I heard a phrase the other day and I began to dig deeper into thought. The individual I was with talked about his wife’s shopping addiction when he said that she was a “want person and not a need person.” Some time ago I had actually done some quick research on the internet about compulsive shoppers and found that there is a small number of endorphins and dopamine released into the system when something is obtained or purchased giving us a feeling of accomplishment. Unfortunately, some of us enjoy this feeling so much, and it is so short-lived, that they get hooked and become compelled to have the feeling repeat itself which can be very destructive.

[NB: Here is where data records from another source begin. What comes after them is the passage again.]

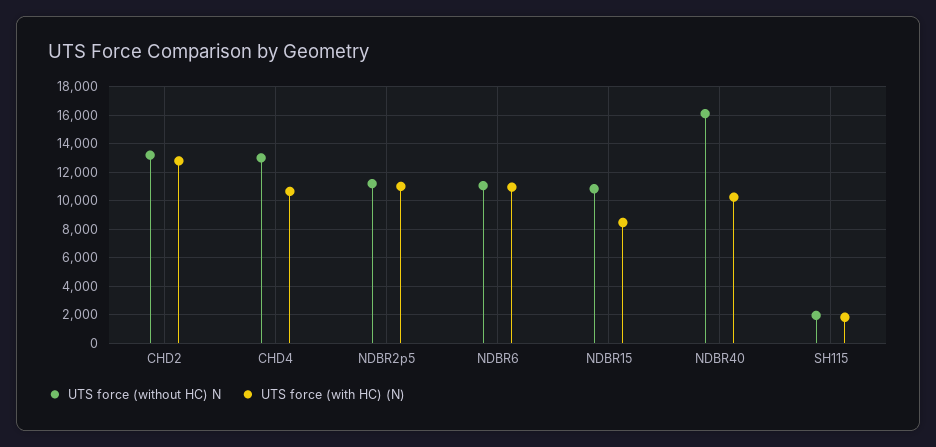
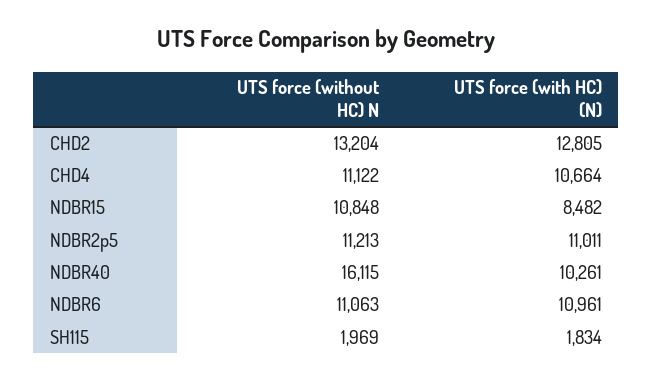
  {
    "UTS force (without HC) N": {
      "CHD2": 13204,
-     "CHD4": 13000,
+     "CHD4": 11122,
      "NDBR2p5": 11213,
      "NDBR6": 11063,
      "NDBR15": 10848,
      "NDBR40": 16115,
      "SH115": 1969
    },
    "UTS force (with HC) (N)": {
      "CHD2": 12805,
      "CHD4": 10664,
      "NDBR2p5": 11011,
      "NDBR6": 10961,
      "NDBR15": 8482,
      "NDBR40": 10261,
      "SH115": 1834
    }
  }

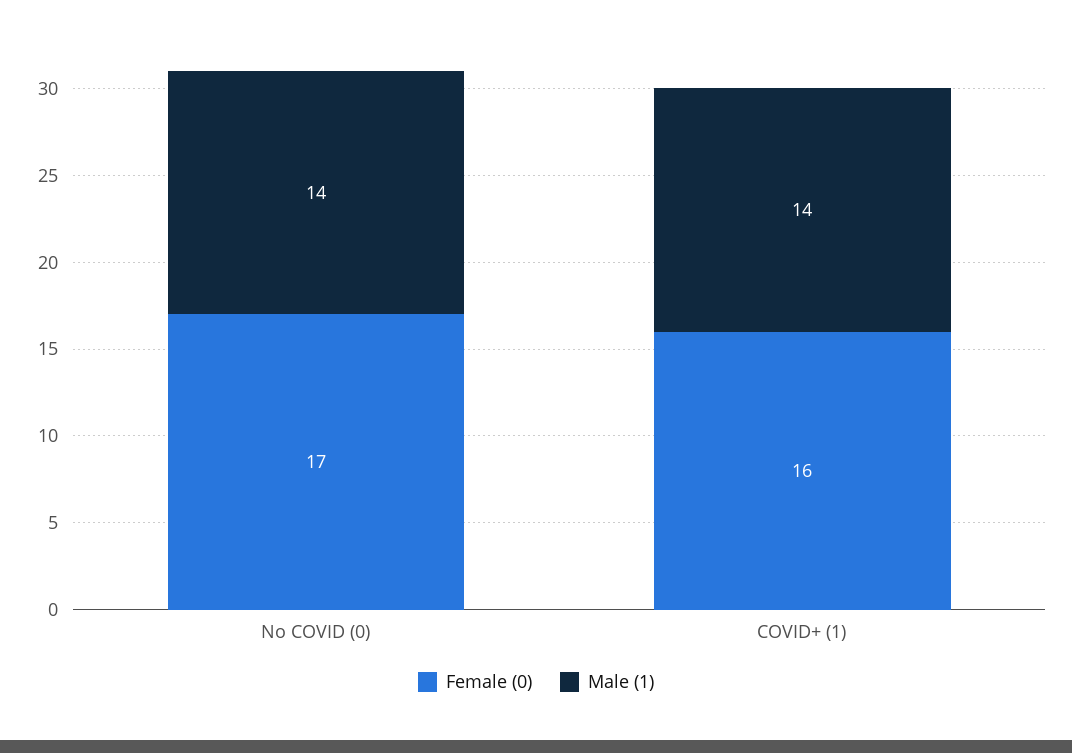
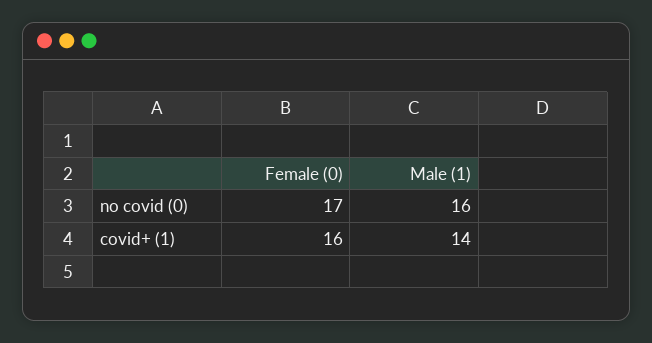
  {
    "Female (0)": {
      "No COVID (0)": 17,
      "COVID+ (1)": 16
    },
    "Male (1)": {
-     "No COVID (0)": 14,
+     "No COVID (0)": 16,
      "COVID+ (1)": 14
    }
  }

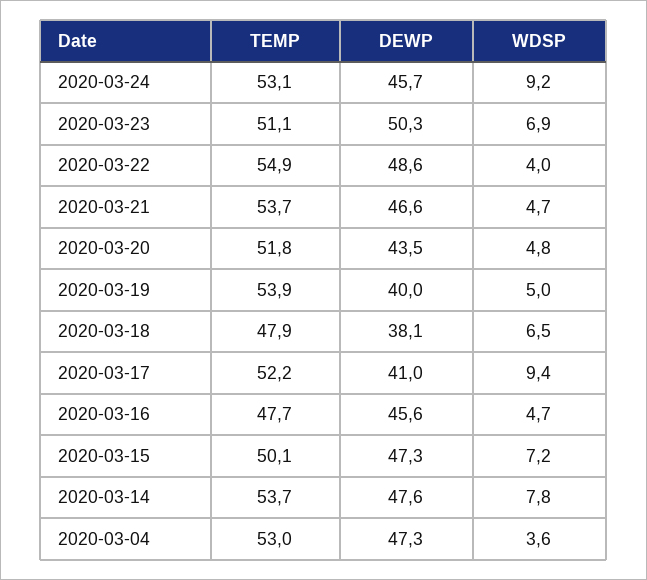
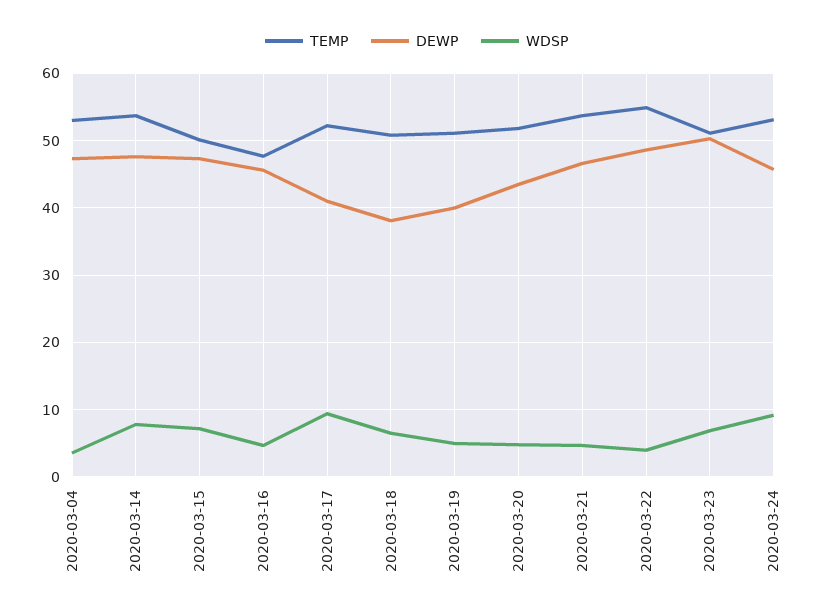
  {
    "TEMP": {
      "2020-03-24": 53.1,
      "2020-03-23": 51.1,
      "2020-03-22": 54.9,
      "2020-03-21": 53.7,
      "2020-03-20": 51.8,
-     "2020-03-19": 53.9,
+     "2020-03-19": 51,
-     "2020-03-18": 47.9,
+     "2020-03-18": 51,
      "2020-03-17": 52.2,
      "2020-03-16": 47.7,
      "2020-03-15": 50.1,
      "2020-03-14": 53.7,
      "2020-03-04": 53
    },
    "DEWP": {
      "2020-03-24": 45.7,
      "2020-03-23": 50.3,
      "2020-03-22": 48.6,
      "2020-03-21": 46.6,
      "2020-03-20": 43.5,
      "2020-03-19": 40,
      "2020-03-18": 38.1,
      "2020-03-17": 41,
      "2020-03-16": 45.6,
      "2020-03-15": 47.3,
      "2020-03-14": 47.6,
      "2020-03-04": 47.3
    },
    "WDSP": {
      "2020-03-24": 9.2,
      "2020-03-23": 6.9,
      "2020-03-22": 4,
      "2020-03-21": 4.7,
      "2020-03-20": 4.8,
      "2020-03-19": 5,
      "2020-03-18": 6.5,
      "2020-03-17": 9.4,
      "2020-03-16": 4.7,
      "2020-03-15": 7.2,
      "2020-03-14": 7.8,
      "2020-03-04": 3.6
    }
  }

After hearing that phrase, I experienced an immediate flashback to when I was at a truck dealership some time ago talking to a new driver (CVO – commercial vehicle operator). This fellow, new to the industry as a licensed CDL CVO, was determined to become an owner operator ASAP. As we chatted, I noticed he was eyeballing a couple-year-old conventional that was tricked out the wazoo. Next to the beautiful beast was a more conservative, aerodyne truck that was obviously going to be a far cheaper truck to operate and had much less bling.
Having been through the bling phase in my life when it came to large cars some years ago, I was trying to impart my years of wisdom and inform the newbie in no uncertain terms what the best decision would be for him at his point in his career, him being a brand-new owner-operator. I went so far as to suggest that the net profit of the more aerodyne vehicle with less chrome would pocket the same net dollars in four years that the bling-mobile would earn him in five.
As I have said in the past, I am no salesperson. I do not have that skill but I admire those that do. I mention it because this person endured all of the things I could throw at him that were designed to shed light on this decision. I came at him with things like 20% better MPG, ease of maintenance with less bling and less unnecessary chicken lights, less capital expenditure, better cash flow, a lighter vehicle that will allow more payload. He looked at me and said, “Ya, but I have a young son, and I’d like to enter into some of the show and shine events with him this summer.”
What could I say? I wished him well and hoped he had great success as an owner-operator and went on my way. This person knew what they wanted. The fact that it was way more than they needed meant nothing to them.
So, are you a need or want person? Suppose you strip it down and look at the famed Psychologist Abraham Maslow’s Hierarchy of Needs. In that case, you start with food and shelter, then move up the pyramid to things related to safety and security, then onto belonging, esteem, and finally self-actualization: https://en.wikipedia.org/wiki/Maslow%27s_hierarchy_of_needs
Interestingly, as I overlay this line of thinking onto the current situation of turnover, it seems that many companies with high turnover struggle to supply what a CVO of today needs, let alone the want that is at the basis of CVO retention.
In the TCA Profitability Program (TPP) Retention Project plan, I break it down a little: According to Maslow, the base of this hierarchy pyramid is the need for food and shelter. To me, that means steady income. With that steady income, a CVO buys food and shelter for his family; not too complicated. But if a company doesn’t give me (a CVO) work or miles, I don’t stay as my basic needs aren’t being satisfied.
The next level is safety. Can you provide a safe vehicle for me to drive and a safe work environment for me to work in, lanes, customers, fuel spots, terminal, etc.? Because if I don’t feel safe and secure, as a CVO, I’m out of here.
If you’re a company that does not have the first two CVO needs nailed down, you likely have a very high turnover rate. I would guess that you’re likely well over a hundred percent. By overpromising and underdelivering, not paying, at minimum, market rate, your safety record is in question, and perhaps your trucks are being pulled over regularly by DOT because of it? These all need to be corrected.
It’s the next few steps that I believe elude the majority of trucking companies. The third step is belonging. Does your company make folks feel like they belong to a community? How do you create that sense of community? Do you communicate through newsletters, social media, etc., and what do you communicate? Do you try and involve the CVO’s family? Do you have functions and opportunities for them to participate in? If you do, I’m going to guess that you feel your turnover is manageable. You feel like this because your turnover rate is at or around published industry averages.
If you’re a company that has mastered the first three steps and are also valuing your people and recognizing them regularly, I’m betting that you on the low side of the turnover equation. If you’re past this point and assisting your folks to be everything they can be in their careers, then you’re likely best in class.
Your employees and your entire management team have built a company whose strategic advantage in the marketplace is its people. Congratulations to you. I’m sure that you are dealing with best-in-class numbers also; 20% and lower would be my guess.
As shared, the need in driver retention is income and safety which can be difficult. Transitioning from here to fulfilling the wants, belonging, esteem, and self-actualization is where best-in-class companies win the game.